Cybersecurity researchers at Oligo recently detailed the “0.0.0.0 day attack,” a way to abuse the way Apple’s Safari, Google’s Chrome, and Mozilla’s Firefox handle queries to the 0.0.0.0 address.
Typically, browsers redirect the user to a different IP address, such as “localhost,” which is usually a server or a private computer. However, by sending a malicious request to the target’s IP address 0.0.0.0, attackers can gain access to private data. This can be done through phishing or social engineering, where the victim can be somehow tricked into opening a malicious website.
Apple and Google are working to fix the problem
Researchers said the flaw is currently being exploited while developers work on a permanent fix.
“Developer code and internal messaging are good examples of some of the information that can be immediately accessed,” said Avi Lumelsky, AI security researcher at Oligo. Forbes“But more importantly, exploiting 0.0.0.0-day can allow an attacker to access a victim’s internal private network, opening up a wide range of attack vectors.”
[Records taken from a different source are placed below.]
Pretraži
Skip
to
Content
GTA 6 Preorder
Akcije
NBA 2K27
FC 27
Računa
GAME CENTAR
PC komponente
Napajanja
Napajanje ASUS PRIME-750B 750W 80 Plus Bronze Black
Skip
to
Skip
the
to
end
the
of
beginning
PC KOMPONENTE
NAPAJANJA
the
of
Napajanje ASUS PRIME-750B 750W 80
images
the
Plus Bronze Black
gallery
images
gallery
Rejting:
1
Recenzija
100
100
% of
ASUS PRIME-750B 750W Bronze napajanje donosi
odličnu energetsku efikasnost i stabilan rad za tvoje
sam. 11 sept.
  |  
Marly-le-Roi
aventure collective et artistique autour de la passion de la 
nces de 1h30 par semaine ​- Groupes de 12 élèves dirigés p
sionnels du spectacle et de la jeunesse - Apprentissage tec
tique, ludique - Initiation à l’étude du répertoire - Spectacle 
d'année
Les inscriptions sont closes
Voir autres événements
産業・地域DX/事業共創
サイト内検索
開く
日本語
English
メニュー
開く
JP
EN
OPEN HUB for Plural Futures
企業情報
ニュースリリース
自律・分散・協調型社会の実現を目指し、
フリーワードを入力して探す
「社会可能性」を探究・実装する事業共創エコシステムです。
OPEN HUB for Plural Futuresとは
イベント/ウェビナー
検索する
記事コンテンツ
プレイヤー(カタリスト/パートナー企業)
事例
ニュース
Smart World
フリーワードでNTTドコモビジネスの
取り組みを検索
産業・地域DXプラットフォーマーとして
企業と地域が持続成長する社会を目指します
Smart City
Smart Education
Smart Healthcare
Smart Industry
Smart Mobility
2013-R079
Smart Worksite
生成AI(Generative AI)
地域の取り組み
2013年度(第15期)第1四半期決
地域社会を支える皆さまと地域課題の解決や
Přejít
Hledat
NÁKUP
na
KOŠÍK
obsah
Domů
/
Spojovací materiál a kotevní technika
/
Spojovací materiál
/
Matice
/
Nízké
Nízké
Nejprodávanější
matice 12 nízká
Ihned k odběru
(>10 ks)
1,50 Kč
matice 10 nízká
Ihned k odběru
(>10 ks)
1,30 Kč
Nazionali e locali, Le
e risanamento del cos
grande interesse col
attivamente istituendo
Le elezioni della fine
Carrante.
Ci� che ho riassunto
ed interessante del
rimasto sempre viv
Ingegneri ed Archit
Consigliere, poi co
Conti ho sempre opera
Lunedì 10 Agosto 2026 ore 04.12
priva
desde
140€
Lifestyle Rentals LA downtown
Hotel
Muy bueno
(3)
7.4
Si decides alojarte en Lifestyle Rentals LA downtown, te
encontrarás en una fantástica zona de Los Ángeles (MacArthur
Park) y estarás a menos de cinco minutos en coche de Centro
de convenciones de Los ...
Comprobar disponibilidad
The attack vector is somewhat limited, as it only affects individuals and companies that host web servers. However, this leaves a large attack surface.
There’s also evidence of abuse on the web. A Google security developer confirmed this in a Chromium forum post earlier this year, but claimed the flaw can only be exploited on Apple devices, as Microsoft blocks 0.0.0.0 on Windows — something Apple plans to do with the macOS 15 Sequoia beta.
Google will do the same with Chromium and Chrome, leaving only Mozilla, which is currently exploring its options.